— Но мне кажется, что это Лев Толстой, — стараясь быть как можно тактичней, настаивал я.
— Ну и что. А почему он не может быть моим отцом? — резко оборвала разговор женщина.
Эта женщина не читала «Анны Карениной». Но она прочла по-испански другой роман Толстого — «Воскресение», подаренный ей каким-то моряком, и в истории Катюши Масловой увидела себя. Катюша Маслова — это, в сущности, та же Анна Каренина, только в других социальных условиях, а Нехлюдов — кающийся Вронский. Вот какую дочь Толстого я нашел в Патагонии, такой далекой от России.
Великое искусство — всегда великое отцовство. Толстой сам говорил об этом в одном из своих писем: «…не говорите мне про нее (про Анну. — E. Е.) дурного, или, если хотите, то с ménagement (осторожностью. — Е. Е.) — она все-таки усыновлена». Но, усыновляя, а точнее — удочеряя Анну, он удочерял множество женщин не только настоящего, но и будущего, и среди них — Жаклин Кеннеди.
Картины, свернутые в трубки
Весной шестьдесят третьего года я был в гостях у Пабло Пикассо в его доме на юге Франции.

────────────────────────────────────────

**Задание**: Проверьте, согласуются ли с отрывком три утверждения: (a) женщина читала «Анну Каренину»; (b) роман «Воскресение» женщине подарил моряк; (c) визит к Пабло Пикассо состоялся осенью. Для каждого ответьте «да» или «нет» и приведите точную цитату из отрывка, которая это решает.

**Данные для анализа**:

────────────────────────────────────────

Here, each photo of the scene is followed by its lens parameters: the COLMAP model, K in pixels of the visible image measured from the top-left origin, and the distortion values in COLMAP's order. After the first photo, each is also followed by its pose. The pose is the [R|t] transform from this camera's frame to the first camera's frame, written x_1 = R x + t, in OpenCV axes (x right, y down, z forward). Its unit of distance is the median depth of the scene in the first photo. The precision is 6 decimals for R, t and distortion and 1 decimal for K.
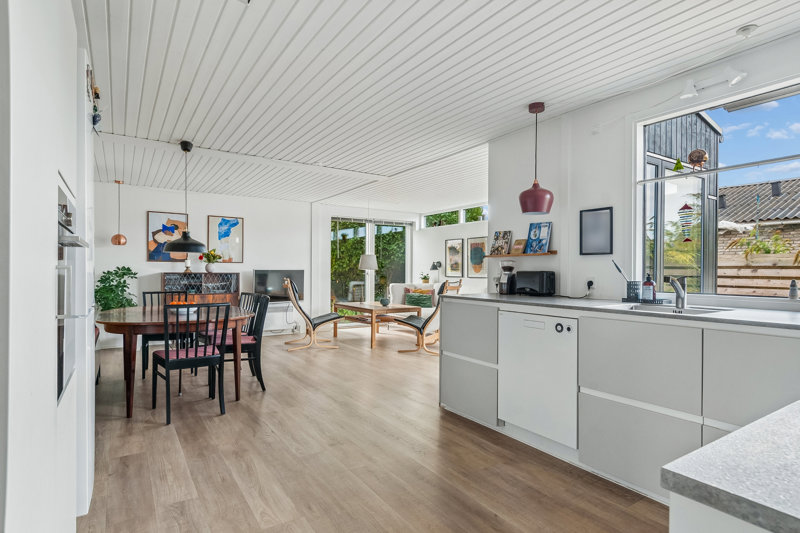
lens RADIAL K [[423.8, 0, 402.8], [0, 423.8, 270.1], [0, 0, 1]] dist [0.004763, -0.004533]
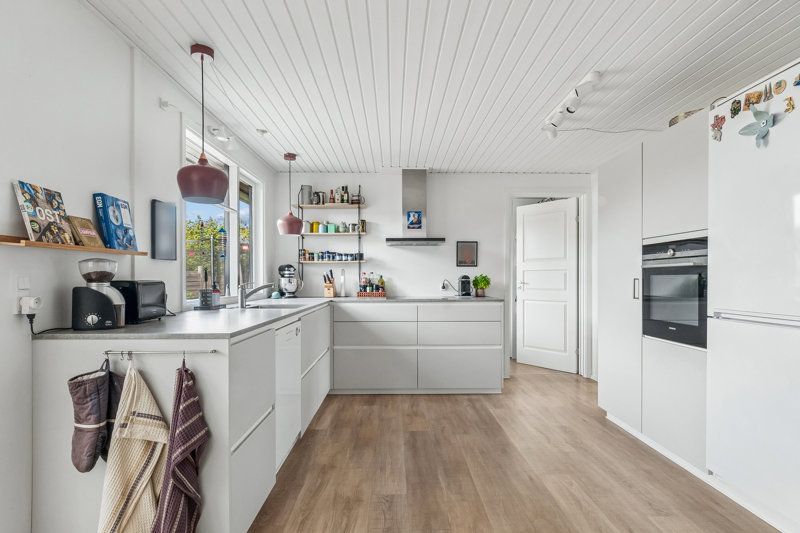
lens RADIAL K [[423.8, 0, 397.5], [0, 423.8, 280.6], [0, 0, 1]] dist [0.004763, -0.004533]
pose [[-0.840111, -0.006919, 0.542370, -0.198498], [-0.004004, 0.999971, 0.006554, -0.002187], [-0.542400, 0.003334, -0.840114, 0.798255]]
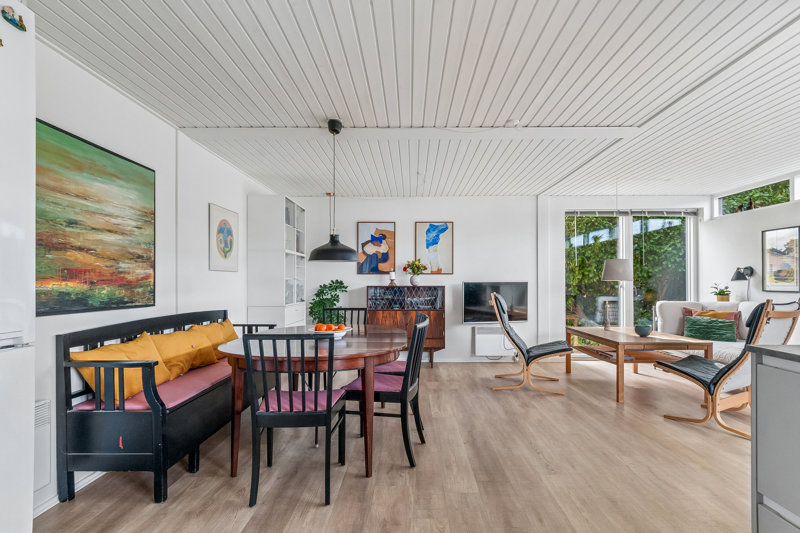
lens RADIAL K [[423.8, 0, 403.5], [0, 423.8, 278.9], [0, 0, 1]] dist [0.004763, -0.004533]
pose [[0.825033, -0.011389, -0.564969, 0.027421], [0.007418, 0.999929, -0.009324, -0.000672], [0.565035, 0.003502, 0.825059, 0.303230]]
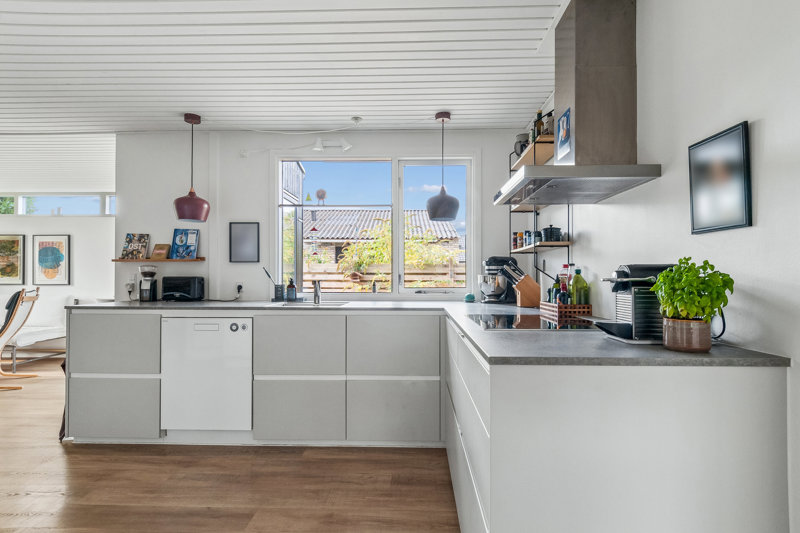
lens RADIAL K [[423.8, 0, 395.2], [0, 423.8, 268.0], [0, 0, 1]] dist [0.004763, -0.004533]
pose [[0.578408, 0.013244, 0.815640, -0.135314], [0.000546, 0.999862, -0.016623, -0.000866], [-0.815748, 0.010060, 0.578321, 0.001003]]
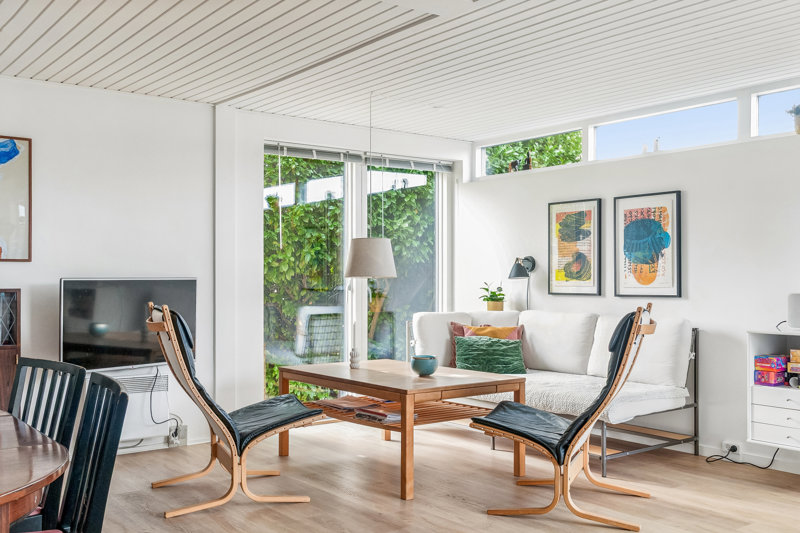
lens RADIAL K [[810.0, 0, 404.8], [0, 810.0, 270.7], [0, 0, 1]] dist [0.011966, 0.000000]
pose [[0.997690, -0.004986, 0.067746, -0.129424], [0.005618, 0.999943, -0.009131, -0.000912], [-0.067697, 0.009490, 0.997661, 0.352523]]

────────────────────────────────────────

**Ответ**:
(a) Нет: «Эта женщина не читала «Анны Карениной».»
(b) Да: «подаренный ей каким-то моряком».
(c) Нет: «Весной шестьдесят третьего года я был в гостях у Пабло Пикассо».